== Exercise aim ==
In the material, take the part that opens with the line containing "Rank the series" and closes with the line containing "What is the change". Write it out again with "change in value" swapped for "difference in value" and everything else kept the same.
Segment Start: Dataset excerpts
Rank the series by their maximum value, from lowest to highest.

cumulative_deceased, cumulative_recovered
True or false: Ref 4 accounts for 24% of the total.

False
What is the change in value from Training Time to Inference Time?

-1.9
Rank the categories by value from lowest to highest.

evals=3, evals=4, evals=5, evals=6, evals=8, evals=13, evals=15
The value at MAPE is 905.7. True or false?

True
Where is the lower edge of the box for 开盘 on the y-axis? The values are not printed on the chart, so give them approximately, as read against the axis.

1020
Segment End: Dataset excerpts
Segment Start: Dataset excerpts
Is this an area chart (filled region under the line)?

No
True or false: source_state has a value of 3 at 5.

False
Segment End: Dataset excerpts
Segment Start: Dataset excerpts
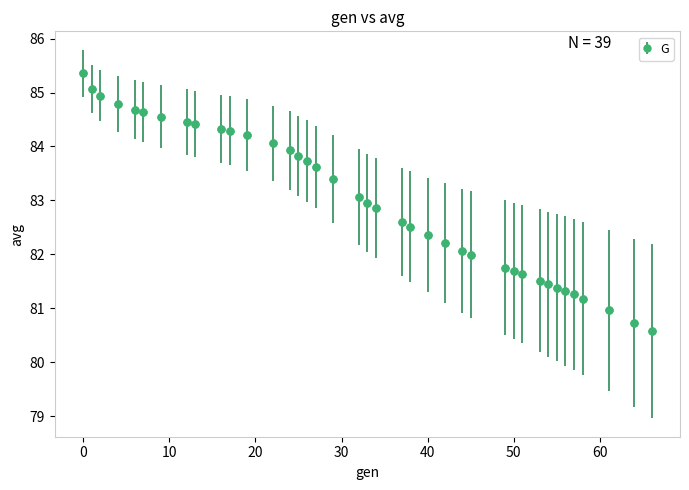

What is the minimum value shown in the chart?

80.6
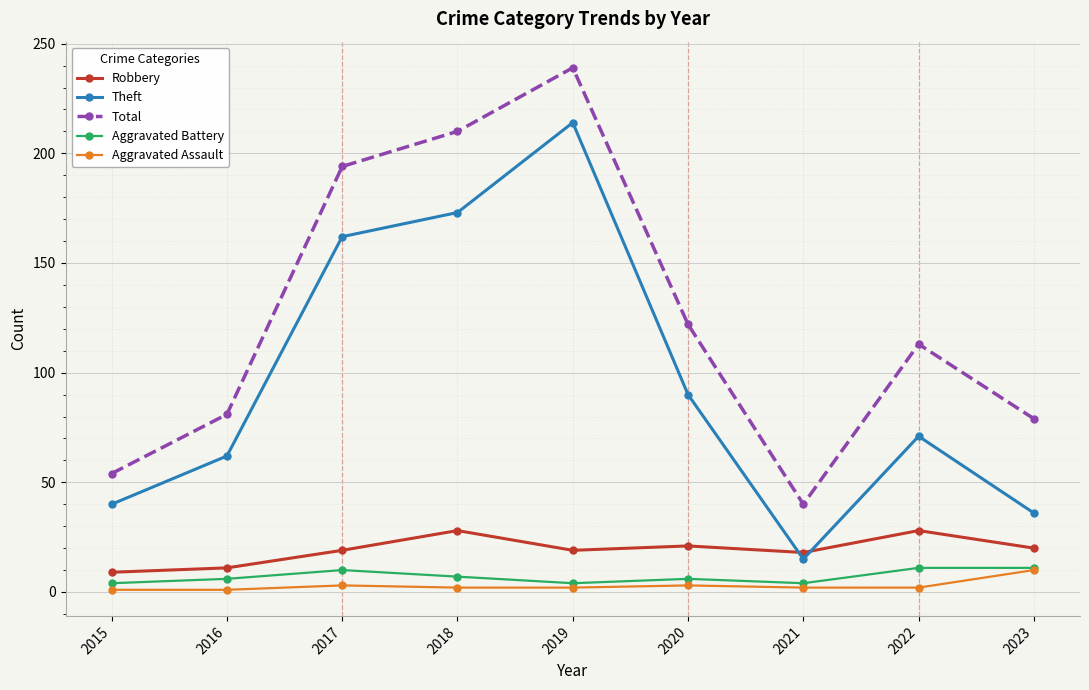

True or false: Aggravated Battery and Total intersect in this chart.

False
Segment End: Dataset excerpts
== Exercise solution ==
Rank the series by their maximum value, from lowest to highest.

cumulative_deceased, cumulative_recovered
True or false: Ref 4 accounts for 24% of the total.

False
What is the difference in value from Training Time to Inference Time?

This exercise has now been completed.